Scientists at Sechenov University, together with their Russian and American colleagues, developed the tool named Shambhala, which can process the "decoding" of RNA obtained on different equipment to make them suitable for comparison and further study. More information can be found in the BMC Bioinformatics journal.
To better understand how various diseases and drugs affect the cells, scientists study the structure of RNA, which is synthesized on the basis of DNA and reflects the activity (expression) of genes.
For more than 20 years of existence of such technologies, scientists have created several large databases of all known diseases. However, the obtained data can be compared only after their processing since different methods and equipment are used to analyze the composition of RNA, but the results may differ, even if they were obtained under the same conditions, but at different times.
Unlike previously published methods enabling good quality data harmonization for only two datasets, Shambhala allows conversion of multiple datasets into the universal form suitable for further comparisons. The result of the work of the Affymetrix Human Gene microarray was chosen as such as it has the biggest number of human gene expression profiles deposited in public databases.
The Shambhala harmonization protocol includes several specific features such as the auxiliary calibration dataset that helps to initially transform the data, and the reference definitive dataset that defines the universal shape of the output harmonized gene expression profile. Each expression profile is calibrated independently, not as part of the initial dataset, which ensures the statistical stability of the harmonization result. The calibration dataset was selected to preserve important samples characteristics.

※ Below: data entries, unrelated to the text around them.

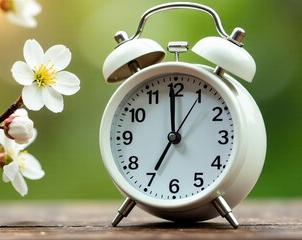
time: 6:59
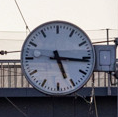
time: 5:16
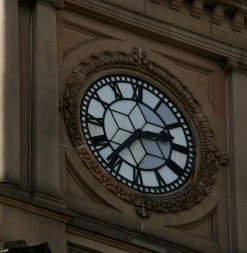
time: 2:36
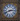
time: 2:41
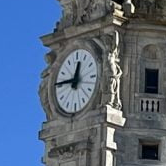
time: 12:46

In order to test the code module, four biological samples (A, B, C, D) were analyzed using several experimental platforms, than Shambhala processed the results. The obtained data were clustered, i.e. divided into groups, to see how this division reflects the sample data.
The test confirmed that after Shambhala processing, clustering separates the data sets by biological attributes, rather than by platform used for sequencing. The clusters of biologically close samples (A and B, C and D) were located at a smaller distance from each other. However, the algorithm did not succeed in hierarchical clustering of such similar patterns. The efficiency varied depending on the selected final format and the reference definitive dataset.
Two other methods (Quantile Normalization and based on the binomial distribution DESeq / DESeq2, widely used for data harmonization) undergone the same test and showed worse results providing purely platform-specific outputs.
"The new method of harmonization of omics data made it possible to compare millions of expression profiles obtained from various samples of biological organs and tissues," says the coauthor of the article Ni?olas Borisov, chief researcher, Institute of Personalized Medicine, Sechenov University.
The research conducted in collaboration with scientists from Petrozavodsk State University, Shemyakin-Ovchinnikov Institute of Bioorganic Chemistry, Institute of General Pathology and Pathophysiology, JSC Generium and OmicsWay Corp.